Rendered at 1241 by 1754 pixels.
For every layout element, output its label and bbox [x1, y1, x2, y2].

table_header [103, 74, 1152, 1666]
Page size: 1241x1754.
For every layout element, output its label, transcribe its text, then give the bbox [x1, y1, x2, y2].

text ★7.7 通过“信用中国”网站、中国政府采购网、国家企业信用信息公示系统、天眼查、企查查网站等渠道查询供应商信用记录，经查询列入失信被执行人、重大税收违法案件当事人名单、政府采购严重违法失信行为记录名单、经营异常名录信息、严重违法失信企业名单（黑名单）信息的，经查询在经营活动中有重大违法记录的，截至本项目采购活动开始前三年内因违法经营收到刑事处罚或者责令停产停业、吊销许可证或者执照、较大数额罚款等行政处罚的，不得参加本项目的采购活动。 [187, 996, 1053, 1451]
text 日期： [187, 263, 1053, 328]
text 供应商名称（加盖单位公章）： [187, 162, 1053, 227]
* * *
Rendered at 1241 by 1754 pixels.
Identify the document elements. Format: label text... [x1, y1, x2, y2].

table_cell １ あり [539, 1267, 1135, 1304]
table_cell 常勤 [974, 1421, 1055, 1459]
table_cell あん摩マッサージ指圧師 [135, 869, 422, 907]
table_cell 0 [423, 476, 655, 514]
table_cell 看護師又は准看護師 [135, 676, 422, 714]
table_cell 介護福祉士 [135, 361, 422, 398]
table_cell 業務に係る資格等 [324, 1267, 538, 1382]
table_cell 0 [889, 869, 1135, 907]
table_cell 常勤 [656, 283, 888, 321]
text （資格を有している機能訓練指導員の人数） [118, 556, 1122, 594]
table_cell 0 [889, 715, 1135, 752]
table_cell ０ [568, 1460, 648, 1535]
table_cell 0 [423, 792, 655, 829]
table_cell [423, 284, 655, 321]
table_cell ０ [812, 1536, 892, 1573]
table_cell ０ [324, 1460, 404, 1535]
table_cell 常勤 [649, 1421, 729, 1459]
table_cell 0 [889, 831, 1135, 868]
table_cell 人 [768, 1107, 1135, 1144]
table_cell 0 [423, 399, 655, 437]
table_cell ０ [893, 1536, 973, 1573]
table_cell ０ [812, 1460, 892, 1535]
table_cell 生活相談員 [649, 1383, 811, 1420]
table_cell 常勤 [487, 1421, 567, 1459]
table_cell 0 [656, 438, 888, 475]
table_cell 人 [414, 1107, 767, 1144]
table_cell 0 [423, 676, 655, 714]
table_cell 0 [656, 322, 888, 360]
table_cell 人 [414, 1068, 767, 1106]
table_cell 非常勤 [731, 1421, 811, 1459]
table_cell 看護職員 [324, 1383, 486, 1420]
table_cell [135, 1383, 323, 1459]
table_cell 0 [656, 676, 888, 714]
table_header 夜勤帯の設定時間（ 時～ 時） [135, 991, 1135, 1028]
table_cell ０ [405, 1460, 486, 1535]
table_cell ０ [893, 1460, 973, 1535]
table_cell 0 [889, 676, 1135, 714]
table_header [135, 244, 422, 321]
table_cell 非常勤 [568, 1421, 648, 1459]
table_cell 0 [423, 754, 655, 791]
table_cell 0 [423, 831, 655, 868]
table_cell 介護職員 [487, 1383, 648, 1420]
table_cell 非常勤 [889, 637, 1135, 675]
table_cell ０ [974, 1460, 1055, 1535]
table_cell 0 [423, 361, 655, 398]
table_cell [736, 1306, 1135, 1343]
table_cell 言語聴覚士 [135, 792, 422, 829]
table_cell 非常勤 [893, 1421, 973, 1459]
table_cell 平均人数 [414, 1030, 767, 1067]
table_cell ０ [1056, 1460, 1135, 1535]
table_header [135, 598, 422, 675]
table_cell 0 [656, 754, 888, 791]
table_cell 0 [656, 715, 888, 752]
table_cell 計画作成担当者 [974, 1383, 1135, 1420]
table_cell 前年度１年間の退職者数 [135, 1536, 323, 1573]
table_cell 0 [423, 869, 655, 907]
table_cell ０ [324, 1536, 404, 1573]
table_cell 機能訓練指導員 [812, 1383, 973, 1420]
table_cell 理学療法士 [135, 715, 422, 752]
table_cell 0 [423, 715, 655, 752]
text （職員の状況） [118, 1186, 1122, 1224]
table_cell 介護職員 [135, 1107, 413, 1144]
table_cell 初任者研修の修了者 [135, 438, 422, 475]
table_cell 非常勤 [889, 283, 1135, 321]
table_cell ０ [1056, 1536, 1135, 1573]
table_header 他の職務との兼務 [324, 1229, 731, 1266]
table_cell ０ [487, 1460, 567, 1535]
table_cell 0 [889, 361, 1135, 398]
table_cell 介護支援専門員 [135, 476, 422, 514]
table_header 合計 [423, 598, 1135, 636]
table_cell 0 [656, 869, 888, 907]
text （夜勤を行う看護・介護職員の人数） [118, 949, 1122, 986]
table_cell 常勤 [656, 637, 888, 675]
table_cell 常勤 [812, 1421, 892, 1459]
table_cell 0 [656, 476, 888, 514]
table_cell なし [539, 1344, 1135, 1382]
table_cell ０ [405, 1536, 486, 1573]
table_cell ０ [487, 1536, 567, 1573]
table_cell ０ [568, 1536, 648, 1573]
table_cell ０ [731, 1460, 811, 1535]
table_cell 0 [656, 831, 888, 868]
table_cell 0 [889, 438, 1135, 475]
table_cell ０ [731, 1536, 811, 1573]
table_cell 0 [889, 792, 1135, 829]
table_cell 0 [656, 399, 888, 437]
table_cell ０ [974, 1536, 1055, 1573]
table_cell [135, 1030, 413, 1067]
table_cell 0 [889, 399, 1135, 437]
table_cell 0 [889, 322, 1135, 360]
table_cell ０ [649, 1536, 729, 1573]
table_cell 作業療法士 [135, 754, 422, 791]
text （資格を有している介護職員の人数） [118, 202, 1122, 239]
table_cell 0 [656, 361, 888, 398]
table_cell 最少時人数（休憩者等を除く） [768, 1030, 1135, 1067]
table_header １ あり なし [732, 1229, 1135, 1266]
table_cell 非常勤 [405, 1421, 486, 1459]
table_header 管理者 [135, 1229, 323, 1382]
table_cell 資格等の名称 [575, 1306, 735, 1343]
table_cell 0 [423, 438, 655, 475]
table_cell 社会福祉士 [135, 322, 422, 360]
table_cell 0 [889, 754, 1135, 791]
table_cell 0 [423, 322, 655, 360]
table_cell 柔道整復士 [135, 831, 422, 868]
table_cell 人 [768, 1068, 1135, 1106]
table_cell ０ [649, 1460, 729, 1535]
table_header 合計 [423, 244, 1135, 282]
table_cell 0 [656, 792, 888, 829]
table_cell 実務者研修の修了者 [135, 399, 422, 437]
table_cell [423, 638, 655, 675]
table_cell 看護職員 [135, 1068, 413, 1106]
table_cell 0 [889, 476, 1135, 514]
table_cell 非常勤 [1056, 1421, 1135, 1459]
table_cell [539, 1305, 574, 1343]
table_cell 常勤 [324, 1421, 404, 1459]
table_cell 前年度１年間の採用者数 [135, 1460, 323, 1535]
* * *
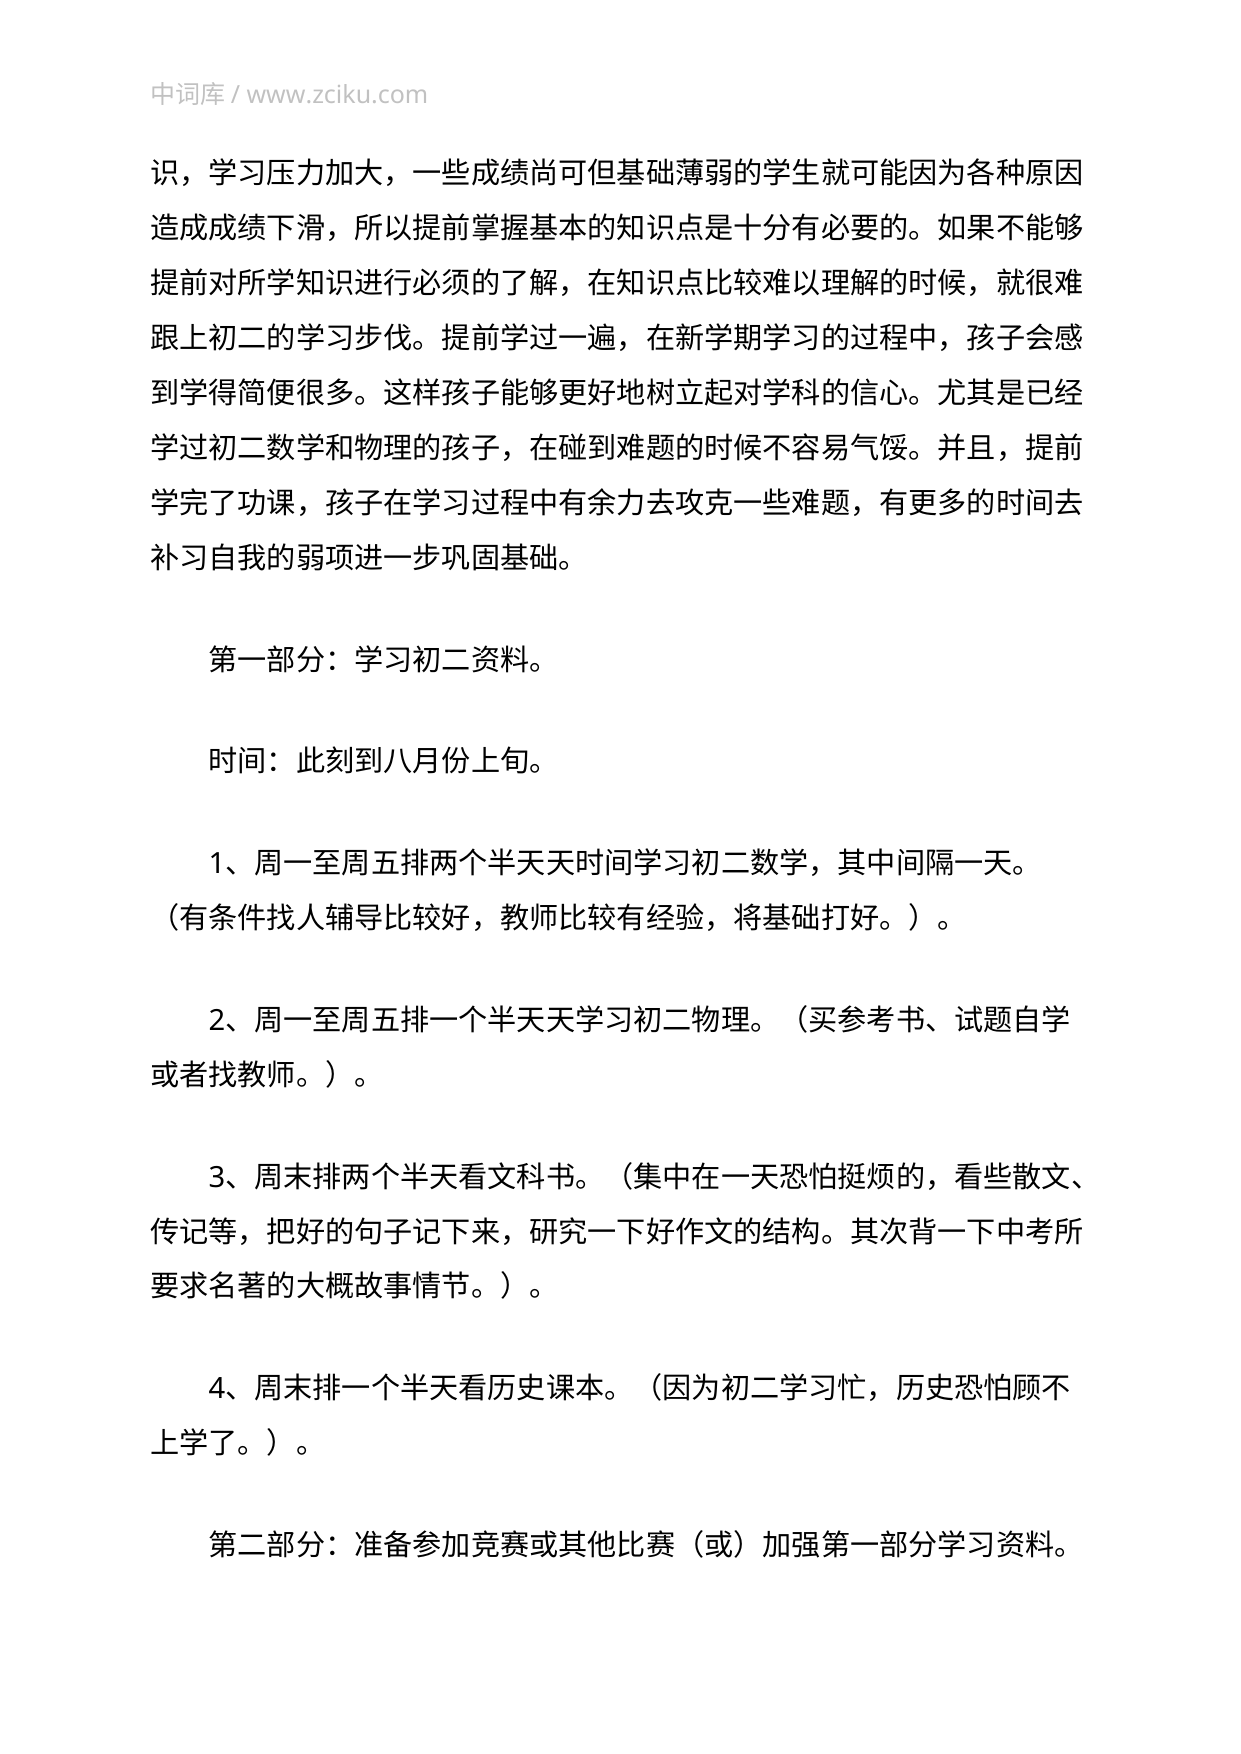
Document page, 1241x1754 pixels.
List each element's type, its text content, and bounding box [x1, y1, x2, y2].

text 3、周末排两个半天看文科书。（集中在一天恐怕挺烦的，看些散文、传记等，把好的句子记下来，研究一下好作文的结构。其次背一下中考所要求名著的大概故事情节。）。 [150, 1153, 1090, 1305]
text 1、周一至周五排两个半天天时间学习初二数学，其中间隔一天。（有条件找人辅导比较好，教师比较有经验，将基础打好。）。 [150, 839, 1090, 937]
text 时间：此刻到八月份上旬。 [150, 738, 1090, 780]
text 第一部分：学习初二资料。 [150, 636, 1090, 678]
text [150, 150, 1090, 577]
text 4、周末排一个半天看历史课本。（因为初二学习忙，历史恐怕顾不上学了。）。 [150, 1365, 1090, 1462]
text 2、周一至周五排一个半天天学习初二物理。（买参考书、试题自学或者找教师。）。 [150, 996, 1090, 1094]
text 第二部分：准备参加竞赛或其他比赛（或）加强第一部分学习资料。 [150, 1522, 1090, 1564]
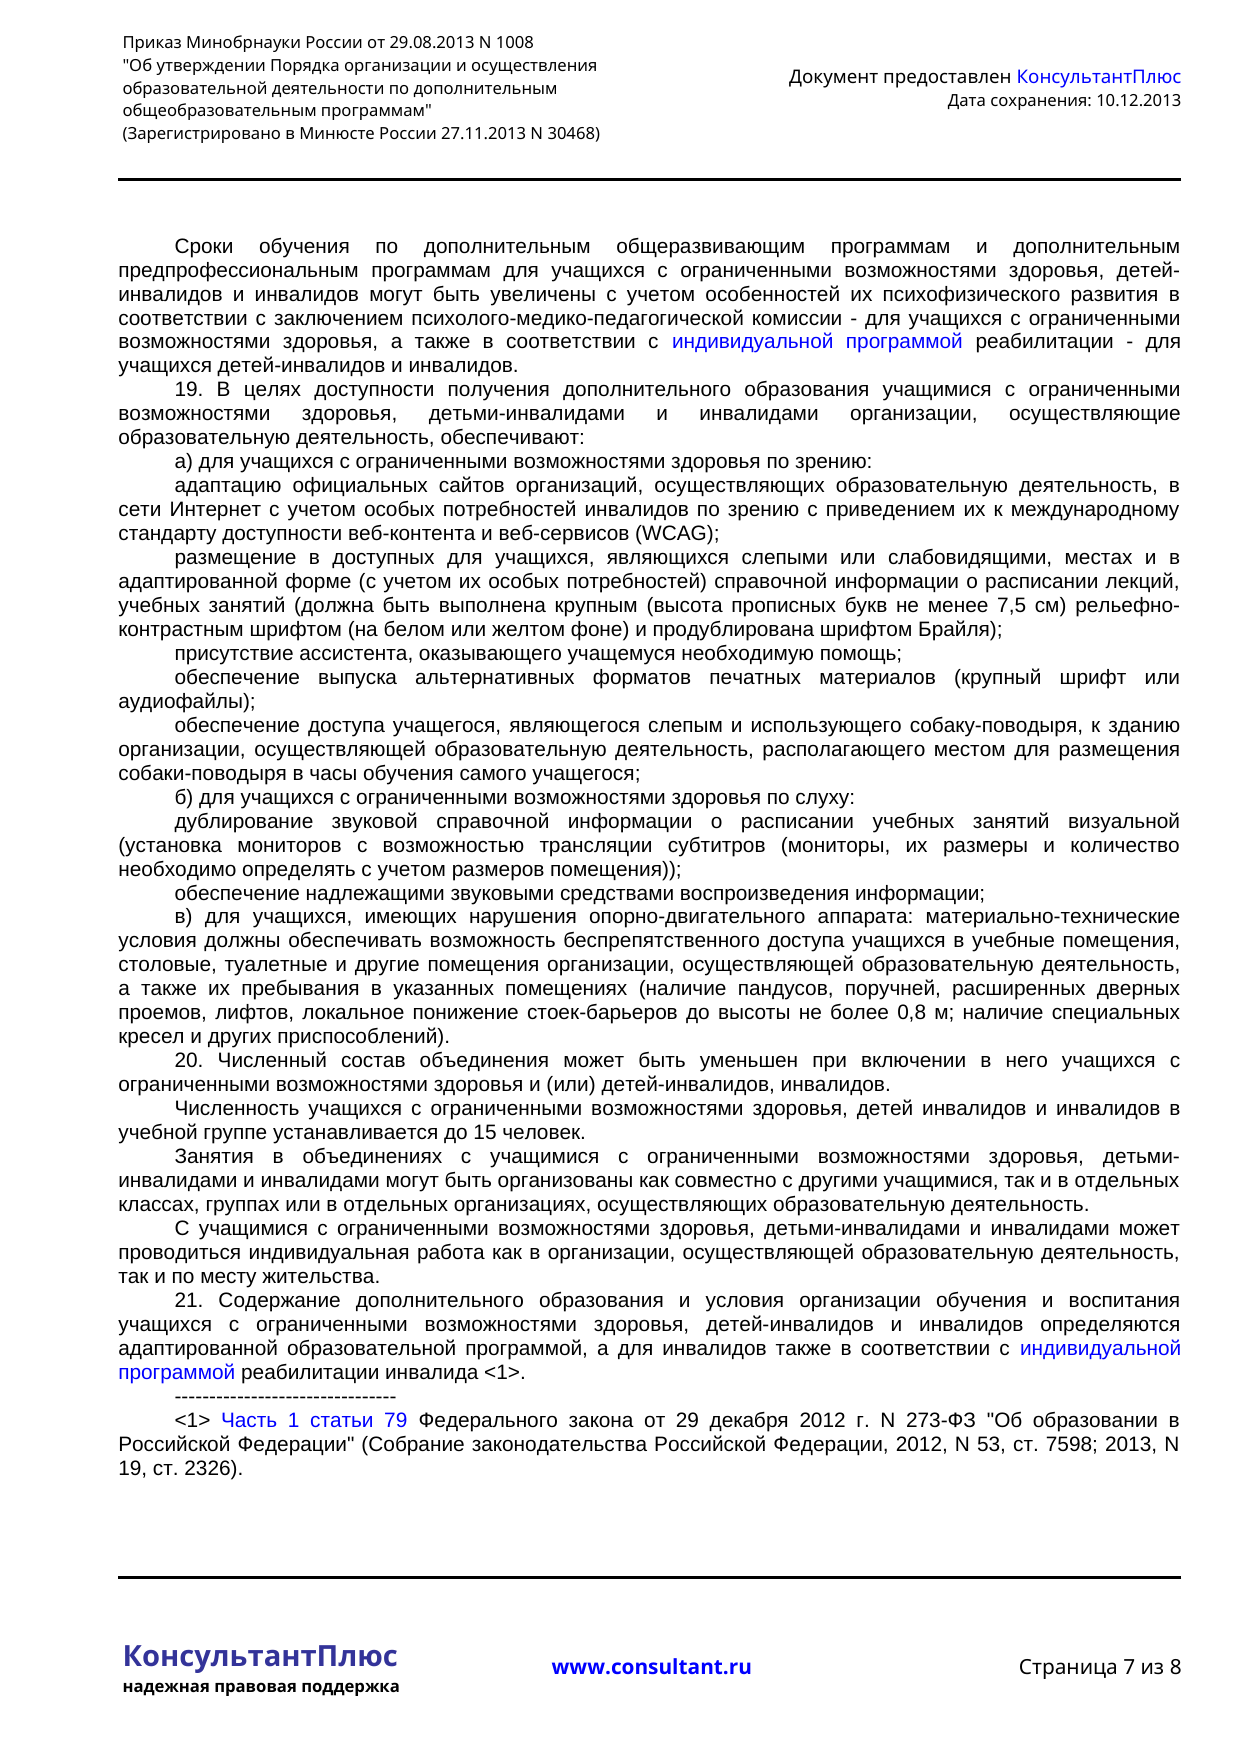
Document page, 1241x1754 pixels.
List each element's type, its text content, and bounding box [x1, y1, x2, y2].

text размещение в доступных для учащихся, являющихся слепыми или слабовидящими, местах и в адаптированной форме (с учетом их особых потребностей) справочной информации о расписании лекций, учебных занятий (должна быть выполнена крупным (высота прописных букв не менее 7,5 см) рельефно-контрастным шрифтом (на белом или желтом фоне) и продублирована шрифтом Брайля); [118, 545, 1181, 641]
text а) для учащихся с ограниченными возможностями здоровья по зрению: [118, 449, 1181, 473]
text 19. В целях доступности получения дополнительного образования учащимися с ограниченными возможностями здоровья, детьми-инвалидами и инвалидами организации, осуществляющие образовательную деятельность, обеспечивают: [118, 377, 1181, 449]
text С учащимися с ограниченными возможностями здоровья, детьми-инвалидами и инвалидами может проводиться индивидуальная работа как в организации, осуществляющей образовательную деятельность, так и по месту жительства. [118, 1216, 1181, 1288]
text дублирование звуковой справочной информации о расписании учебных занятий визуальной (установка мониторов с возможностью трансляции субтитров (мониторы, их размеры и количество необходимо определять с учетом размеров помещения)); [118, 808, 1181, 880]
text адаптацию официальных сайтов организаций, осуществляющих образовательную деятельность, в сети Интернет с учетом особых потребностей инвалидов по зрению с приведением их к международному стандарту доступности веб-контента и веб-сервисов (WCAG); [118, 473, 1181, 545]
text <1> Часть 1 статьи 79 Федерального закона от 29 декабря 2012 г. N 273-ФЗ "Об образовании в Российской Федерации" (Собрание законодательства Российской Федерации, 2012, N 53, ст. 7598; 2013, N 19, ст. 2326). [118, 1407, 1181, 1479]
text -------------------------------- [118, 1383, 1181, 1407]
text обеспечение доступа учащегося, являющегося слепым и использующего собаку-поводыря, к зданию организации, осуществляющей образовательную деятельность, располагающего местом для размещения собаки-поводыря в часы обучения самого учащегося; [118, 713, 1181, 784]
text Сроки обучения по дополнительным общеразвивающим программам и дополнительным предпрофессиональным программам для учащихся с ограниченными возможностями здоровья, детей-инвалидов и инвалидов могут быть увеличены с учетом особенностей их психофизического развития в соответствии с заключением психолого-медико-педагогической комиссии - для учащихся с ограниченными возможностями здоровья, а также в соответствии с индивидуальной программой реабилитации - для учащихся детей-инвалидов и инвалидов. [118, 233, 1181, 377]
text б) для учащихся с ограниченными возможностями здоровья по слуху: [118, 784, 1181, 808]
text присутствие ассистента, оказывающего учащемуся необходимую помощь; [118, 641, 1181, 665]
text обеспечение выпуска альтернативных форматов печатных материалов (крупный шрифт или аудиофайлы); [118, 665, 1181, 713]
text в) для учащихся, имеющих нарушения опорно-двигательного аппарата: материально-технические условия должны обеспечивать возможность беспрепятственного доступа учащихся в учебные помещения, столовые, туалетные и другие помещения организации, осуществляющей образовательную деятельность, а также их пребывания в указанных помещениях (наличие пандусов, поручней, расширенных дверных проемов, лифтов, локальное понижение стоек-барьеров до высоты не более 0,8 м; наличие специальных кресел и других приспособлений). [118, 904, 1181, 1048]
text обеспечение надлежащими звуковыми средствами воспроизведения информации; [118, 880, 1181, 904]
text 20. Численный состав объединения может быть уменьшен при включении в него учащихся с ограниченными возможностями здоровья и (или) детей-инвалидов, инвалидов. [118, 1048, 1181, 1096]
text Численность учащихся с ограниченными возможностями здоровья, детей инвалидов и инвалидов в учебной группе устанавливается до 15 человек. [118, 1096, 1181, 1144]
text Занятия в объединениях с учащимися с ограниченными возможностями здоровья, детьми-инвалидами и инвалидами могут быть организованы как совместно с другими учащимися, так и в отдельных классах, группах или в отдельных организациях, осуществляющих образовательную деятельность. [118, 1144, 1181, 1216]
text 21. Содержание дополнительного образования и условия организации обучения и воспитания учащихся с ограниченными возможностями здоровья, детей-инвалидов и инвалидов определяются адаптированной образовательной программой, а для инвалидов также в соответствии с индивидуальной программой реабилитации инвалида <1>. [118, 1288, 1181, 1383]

How to complete this task
Both end lines included, restate word for word the lines above from the line with "For every layout element, output its label and" to the line with "Page size: 1241x1754.", and nothing else.

Response
For every layout element, output its label and bbox [x1, y1, x2, y2].

table_header [103, 74, 1152, 1666]
Page size: 1241x1754.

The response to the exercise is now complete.